▸ Problem: Using the listing that follows, filter out every line lacking the string "студентов" and return the rest.

▸ Records to process:
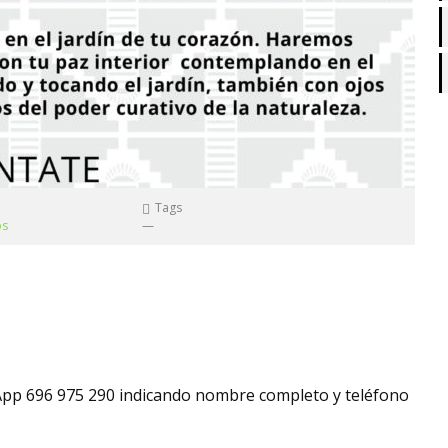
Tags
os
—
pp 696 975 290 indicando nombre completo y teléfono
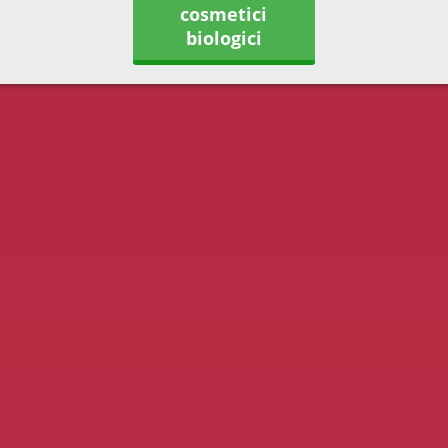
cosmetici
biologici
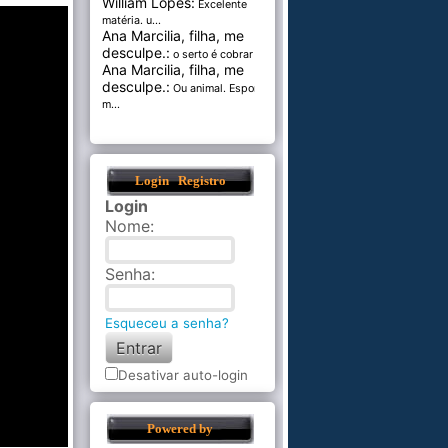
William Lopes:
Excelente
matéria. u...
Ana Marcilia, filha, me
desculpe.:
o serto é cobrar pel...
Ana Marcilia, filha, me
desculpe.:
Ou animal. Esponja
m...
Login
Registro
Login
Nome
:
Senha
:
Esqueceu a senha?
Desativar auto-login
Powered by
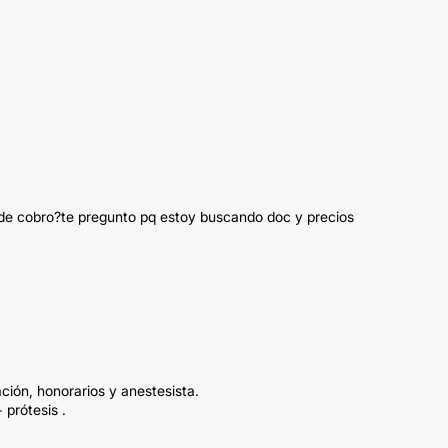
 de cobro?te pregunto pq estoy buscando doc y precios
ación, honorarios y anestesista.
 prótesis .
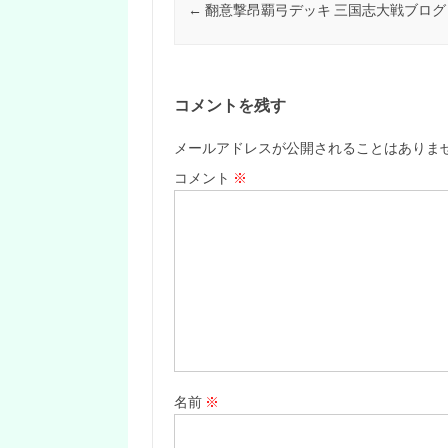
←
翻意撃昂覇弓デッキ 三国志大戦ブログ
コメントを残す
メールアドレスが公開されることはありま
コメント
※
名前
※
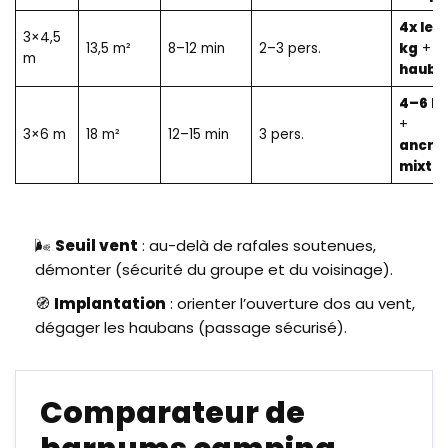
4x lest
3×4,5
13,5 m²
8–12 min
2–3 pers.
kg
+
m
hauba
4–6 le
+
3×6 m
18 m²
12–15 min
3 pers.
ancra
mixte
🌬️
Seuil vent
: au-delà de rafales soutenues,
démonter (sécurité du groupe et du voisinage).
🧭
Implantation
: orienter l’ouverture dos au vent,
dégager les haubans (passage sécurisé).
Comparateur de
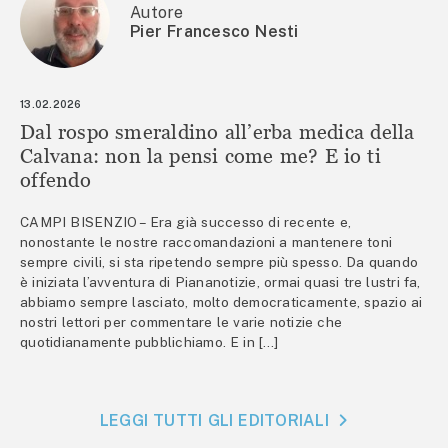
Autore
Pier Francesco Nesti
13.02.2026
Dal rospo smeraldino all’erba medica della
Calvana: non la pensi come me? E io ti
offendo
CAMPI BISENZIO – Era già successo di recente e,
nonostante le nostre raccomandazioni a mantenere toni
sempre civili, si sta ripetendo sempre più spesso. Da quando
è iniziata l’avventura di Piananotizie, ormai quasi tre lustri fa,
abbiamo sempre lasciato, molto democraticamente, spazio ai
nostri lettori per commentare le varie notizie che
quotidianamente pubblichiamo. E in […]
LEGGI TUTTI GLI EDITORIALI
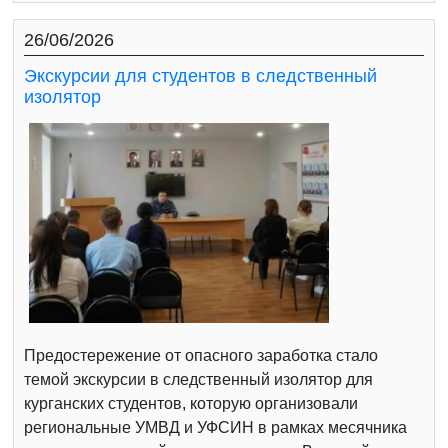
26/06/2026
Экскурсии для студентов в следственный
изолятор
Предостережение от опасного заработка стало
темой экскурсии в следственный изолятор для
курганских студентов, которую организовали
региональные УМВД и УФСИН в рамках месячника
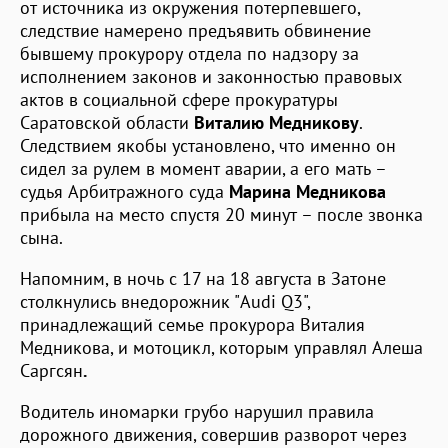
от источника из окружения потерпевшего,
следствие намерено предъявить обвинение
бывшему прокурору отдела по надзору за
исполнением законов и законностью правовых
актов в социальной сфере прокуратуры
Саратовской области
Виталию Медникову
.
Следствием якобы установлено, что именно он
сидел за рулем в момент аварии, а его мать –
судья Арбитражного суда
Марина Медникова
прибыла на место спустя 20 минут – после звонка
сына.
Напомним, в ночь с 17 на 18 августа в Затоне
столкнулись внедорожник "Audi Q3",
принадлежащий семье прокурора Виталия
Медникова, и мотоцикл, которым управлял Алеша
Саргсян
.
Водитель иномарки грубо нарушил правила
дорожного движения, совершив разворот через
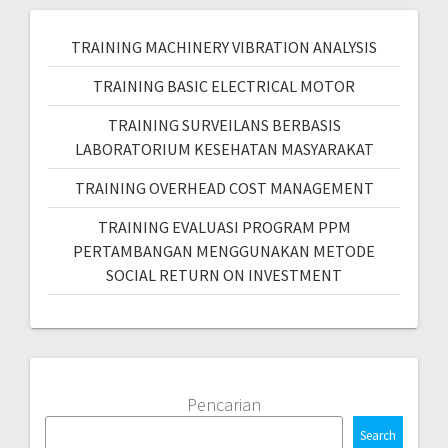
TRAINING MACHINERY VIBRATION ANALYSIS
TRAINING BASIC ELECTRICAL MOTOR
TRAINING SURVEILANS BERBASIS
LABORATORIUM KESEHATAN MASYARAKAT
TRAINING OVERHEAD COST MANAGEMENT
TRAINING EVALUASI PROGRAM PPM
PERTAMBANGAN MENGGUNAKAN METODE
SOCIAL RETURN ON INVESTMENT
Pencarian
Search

...

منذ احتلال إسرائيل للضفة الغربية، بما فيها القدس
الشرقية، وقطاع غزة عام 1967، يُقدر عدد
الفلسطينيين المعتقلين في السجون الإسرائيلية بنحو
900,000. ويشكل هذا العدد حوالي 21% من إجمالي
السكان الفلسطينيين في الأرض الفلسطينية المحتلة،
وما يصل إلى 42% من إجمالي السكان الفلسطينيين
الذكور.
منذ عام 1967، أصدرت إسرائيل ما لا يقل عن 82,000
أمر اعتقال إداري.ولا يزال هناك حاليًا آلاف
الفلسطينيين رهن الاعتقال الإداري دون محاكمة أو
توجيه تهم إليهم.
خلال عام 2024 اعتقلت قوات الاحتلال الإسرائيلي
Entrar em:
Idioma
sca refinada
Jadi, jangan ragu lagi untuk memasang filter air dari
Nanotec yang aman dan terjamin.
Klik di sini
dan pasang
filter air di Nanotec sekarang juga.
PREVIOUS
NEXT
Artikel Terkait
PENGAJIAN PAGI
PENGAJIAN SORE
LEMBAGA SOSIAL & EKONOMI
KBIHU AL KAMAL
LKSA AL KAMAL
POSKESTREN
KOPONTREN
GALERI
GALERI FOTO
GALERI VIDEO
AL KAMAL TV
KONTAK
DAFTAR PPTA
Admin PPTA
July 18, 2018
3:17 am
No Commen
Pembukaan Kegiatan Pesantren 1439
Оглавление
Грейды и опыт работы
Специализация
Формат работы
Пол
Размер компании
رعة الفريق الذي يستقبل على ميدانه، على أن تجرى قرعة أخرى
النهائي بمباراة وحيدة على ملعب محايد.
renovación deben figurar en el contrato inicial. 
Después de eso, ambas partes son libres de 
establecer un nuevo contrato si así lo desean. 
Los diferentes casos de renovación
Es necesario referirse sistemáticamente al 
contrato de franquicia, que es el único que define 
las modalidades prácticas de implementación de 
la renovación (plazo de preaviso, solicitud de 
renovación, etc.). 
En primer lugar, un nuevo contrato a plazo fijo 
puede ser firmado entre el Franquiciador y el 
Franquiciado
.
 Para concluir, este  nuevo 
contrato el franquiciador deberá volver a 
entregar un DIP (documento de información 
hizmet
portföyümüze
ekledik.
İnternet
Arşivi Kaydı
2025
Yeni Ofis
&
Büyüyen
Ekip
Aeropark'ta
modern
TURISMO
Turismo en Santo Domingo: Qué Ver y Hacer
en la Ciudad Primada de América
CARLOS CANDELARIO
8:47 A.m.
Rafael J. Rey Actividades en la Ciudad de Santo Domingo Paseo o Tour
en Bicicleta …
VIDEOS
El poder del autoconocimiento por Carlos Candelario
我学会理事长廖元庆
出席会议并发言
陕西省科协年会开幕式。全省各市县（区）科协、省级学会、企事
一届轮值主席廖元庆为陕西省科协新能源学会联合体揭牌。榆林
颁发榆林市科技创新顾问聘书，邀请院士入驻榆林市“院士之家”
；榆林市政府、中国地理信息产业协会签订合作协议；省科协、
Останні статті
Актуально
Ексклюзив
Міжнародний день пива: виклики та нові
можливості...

* * *

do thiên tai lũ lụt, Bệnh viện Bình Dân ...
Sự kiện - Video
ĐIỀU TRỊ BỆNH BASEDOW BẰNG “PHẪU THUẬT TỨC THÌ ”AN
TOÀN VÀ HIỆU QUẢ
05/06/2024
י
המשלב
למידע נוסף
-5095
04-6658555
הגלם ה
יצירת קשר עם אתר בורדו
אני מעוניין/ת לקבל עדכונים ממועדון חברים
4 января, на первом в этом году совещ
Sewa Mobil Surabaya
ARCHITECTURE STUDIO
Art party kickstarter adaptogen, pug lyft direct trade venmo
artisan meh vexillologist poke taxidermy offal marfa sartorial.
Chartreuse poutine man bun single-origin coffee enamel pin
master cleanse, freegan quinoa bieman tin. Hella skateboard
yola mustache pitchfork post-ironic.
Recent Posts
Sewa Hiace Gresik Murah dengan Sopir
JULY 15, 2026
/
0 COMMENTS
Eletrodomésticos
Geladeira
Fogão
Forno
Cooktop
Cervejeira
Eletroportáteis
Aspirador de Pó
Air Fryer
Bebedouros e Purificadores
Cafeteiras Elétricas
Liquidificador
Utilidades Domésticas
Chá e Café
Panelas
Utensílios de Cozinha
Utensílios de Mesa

▸ Answer space:
Экскурсии для студентов в следственный
курганских студентов, которую организовали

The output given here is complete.